Cherokee Removal Memorial Park is open year-round and free to the public. Visitors are able to visit the park anytime, however should one want to see the visitors center, it is only open Wednesday - Friday from 10:00 am- 5:00 pm. A boardwalk leads to a wildlife overlook shelter on top of the bluff offering spectacular views of the river and Jolly’s Island.

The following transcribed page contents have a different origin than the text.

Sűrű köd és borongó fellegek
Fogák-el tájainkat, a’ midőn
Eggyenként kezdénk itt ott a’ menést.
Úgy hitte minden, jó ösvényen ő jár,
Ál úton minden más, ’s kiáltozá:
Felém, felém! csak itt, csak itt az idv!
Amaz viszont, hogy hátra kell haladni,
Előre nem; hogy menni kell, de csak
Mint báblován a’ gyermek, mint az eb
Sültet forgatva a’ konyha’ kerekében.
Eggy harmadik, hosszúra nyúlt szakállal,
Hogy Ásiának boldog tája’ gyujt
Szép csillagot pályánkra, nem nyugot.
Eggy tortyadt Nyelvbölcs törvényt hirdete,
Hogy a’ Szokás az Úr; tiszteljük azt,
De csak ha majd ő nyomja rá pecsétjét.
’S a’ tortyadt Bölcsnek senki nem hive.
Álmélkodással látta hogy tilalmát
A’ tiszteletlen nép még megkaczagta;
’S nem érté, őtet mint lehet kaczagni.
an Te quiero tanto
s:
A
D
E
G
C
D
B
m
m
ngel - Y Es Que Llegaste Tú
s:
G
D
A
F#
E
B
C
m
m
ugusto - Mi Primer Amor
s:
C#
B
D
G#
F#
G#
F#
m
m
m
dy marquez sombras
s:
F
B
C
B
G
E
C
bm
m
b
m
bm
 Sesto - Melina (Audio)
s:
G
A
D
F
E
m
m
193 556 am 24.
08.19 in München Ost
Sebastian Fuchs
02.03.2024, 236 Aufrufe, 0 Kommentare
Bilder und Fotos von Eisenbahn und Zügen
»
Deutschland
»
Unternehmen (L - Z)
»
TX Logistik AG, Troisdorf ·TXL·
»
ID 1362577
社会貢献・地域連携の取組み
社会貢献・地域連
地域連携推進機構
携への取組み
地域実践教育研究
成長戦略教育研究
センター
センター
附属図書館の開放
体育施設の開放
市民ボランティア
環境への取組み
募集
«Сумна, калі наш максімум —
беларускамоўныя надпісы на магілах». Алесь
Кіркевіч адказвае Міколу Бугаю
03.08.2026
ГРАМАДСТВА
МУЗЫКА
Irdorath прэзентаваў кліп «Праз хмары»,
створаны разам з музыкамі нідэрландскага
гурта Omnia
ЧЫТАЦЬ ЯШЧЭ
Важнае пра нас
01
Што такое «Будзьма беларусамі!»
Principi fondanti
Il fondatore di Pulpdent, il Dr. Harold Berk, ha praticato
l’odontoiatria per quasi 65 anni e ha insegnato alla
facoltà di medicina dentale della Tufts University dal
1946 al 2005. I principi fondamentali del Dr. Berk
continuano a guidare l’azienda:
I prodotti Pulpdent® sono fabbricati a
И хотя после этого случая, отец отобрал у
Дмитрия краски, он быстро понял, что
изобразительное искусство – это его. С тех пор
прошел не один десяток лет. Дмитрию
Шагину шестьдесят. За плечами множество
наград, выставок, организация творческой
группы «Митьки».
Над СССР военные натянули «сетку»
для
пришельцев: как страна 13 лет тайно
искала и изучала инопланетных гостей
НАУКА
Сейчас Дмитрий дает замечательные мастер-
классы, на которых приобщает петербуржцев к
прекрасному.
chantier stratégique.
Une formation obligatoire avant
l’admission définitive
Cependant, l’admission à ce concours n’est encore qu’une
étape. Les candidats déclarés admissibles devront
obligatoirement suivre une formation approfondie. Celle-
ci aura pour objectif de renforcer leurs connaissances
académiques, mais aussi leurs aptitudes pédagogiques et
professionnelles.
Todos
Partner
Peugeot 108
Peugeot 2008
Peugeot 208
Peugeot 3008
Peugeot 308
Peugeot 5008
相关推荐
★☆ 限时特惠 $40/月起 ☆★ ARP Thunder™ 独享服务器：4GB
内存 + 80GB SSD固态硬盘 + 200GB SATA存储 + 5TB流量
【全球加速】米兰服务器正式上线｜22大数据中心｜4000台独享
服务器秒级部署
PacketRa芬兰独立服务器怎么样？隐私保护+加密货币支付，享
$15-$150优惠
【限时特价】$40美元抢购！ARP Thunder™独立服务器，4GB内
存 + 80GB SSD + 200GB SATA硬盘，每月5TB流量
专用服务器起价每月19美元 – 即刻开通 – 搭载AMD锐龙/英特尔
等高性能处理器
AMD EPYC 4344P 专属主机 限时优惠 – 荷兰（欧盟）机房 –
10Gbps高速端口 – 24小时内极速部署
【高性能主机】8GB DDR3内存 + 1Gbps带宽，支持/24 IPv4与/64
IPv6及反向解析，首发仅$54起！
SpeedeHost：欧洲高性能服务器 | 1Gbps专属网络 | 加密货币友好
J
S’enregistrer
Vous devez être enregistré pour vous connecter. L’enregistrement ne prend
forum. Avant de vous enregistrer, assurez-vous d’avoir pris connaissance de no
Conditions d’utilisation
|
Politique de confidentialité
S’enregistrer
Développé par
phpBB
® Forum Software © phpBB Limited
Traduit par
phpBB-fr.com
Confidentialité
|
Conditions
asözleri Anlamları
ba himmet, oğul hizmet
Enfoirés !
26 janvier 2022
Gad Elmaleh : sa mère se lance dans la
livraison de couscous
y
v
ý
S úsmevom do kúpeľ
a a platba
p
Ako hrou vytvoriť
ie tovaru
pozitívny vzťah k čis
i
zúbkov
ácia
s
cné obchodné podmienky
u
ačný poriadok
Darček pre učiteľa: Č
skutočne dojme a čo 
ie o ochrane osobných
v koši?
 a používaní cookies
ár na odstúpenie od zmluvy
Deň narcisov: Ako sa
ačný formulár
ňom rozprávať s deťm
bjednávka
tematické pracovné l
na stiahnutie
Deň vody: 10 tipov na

A granite wall dedicated to those that passed through the Trail of Tears flows throughout the park.
Story of Interest-
Sam Houston, Governor of the State of Texas, U.S. Senator and military hero lived with Oolooteck (John Jolly) here on the Hiwassee in 1809-1810. In the Hiwassee Treaty of 1817 and the Calhoun Agreement of 1819, the Cherokees ceded the land on the east bank of the Tennessee River north of the Hiwassee to Tennessee. The territory south of the Hiwassee remained in the Ocoee District of the Cherokee Nation and was not opened to white settlement until 1836. In 1819, the federal Cherokee Agency relocated from Meigs County to present-day Charleston.